What to produce
Scan the entries for lines with the word "results" and copy those lines.

Dataset entries
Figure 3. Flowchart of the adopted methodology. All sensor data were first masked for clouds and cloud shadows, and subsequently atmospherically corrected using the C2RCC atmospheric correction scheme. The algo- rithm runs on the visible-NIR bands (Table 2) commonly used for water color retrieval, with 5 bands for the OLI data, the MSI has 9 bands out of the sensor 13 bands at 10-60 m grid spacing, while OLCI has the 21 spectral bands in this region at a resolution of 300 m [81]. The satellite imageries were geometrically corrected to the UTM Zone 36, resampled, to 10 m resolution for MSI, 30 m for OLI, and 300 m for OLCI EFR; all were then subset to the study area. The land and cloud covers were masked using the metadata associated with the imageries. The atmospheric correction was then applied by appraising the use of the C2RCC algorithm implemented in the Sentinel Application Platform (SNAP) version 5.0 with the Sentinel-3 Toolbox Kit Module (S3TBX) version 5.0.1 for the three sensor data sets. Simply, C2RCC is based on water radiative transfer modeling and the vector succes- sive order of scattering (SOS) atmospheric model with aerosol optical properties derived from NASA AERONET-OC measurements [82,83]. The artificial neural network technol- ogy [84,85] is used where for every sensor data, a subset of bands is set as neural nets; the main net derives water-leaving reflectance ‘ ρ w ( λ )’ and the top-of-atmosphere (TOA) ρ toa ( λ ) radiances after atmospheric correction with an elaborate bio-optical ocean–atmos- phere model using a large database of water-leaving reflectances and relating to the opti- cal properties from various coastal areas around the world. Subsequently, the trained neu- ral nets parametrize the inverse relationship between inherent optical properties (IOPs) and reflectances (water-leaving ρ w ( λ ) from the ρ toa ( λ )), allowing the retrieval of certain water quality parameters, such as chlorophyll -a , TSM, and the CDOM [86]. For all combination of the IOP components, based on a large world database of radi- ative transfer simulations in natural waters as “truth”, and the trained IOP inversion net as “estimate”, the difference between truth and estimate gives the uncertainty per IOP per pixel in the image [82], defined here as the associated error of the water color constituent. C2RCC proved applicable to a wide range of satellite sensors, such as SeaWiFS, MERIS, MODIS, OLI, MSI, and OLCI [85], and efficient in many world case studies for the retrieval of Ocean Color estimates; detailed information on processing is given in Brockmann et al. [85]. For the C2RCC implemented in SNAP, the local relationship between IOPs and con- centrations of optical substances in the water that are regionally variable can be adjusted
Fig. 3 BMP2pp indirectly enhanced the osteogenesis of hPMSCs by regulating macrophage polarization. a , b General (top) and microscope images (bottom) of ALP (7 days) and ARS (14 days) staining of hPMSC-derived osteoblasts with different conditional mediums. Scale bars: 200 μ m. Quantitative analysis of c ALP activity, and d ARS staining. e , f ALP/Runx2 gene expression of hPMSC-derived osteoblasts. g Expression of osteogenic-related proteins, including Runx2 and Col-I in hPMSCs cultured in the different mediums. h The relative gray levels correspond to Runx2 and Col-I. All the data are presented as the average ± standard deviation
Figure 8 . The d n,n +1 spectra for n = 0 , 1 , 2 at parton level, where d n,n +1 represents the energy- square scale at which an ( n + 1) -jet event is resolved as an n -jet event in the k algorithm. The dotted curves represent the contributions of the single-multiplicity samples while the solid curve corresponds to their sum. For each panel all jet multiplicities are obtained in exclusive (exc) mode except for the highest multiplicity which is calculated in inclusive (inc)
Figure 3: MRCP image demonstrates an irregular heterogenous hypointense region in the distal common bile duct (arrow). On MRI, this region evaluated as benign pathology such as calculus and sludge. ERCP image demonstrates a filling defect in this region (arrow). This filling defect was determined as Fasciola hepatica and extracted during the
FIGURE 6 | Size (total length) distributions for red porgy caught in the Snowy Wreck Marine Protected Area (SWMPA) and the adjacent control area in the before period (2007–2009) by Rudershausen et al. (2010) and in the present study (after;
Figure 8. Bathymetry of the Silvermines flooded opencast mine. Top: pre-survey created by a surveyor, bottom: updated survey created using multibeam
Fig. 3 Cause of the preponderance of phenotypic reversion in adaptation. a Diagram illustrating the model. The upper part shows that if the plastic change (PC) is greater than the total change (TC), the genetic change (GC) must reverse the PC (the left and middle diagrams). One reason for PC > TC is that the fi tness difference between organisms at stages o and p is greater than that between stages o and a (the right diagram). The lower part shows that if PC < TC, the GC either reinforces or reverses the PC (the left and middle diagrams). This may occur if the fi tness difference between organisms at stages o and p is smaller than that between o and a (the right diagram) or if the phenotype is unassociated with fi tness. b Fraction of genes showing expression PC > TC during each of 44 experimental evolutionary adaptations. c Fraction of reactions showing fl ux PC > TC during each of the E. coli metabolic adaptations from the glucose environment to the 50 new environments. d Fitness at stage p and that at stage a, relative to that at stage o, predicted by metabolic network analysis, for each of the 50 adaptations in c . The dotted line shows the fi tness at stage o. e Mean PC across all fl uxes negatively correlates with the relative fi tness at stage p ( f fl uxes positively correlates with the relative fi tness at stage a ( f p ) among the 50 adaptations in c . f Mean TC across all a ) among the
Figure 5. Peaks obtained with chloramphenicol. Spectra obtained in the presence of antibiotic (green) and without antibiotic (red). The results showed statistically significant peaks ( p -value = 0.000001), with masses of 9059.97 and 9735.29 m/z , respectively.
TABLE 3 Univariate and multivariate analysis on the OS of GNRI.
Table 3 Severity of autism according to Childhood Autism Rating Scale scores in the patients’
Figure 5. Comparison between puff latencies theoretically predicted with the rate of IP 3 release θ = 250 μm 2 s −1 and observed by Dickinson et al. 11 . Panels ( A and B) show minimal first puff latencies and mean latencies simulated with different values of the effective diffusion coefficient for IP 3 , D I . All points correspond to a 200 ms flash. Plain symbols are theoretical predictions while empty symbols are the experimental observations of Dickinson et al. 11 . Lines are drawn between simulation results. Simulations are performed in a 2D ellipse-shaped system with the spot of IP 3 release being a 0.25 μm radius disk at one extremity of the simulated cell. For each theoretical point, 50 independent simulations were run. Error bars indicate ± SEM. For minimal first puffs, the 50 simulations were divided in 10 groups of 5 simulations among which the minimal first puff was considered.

Expected output
Figure 5. Peaks obtained with chloramphenicol. Spectra obtained in the presence of antibiotic (green) and without antibiotic (red). The results showed statistically significant peaks ( p -value = 0.000001), with masses of 9059.97 and 9735.29 m/z , respectively.
Figure 5. Comparison between puff latencies theoretically predicted with the rate of IP 3 release θ = 250 μm 2 s −1 and observed by Dickinson et al. 11 . Panels ( A and B) show minimal first puff latencies and mean latencies simulated with different values of the effective diffusion coefficient for IP 3 , D I . All points correspond to a 200 ms flash. Plain symbols are theoretical predictions while empty symbols are the experimental observations of Dickinson et al. 11 . Lines are drawn between simulation results. Simulations are performed in a 2D ellipse-shaped system with the spot of IP 3 release being a 0.25 μm radius disk at one extremity of the simulated cell. For each theoretical point, 50 independent simulations were run. Error bars indicate ± SEM. For minimal first puffs, the 50 simulations were divided in 10 groups of 5 simulations among which the minimal first puff was considered.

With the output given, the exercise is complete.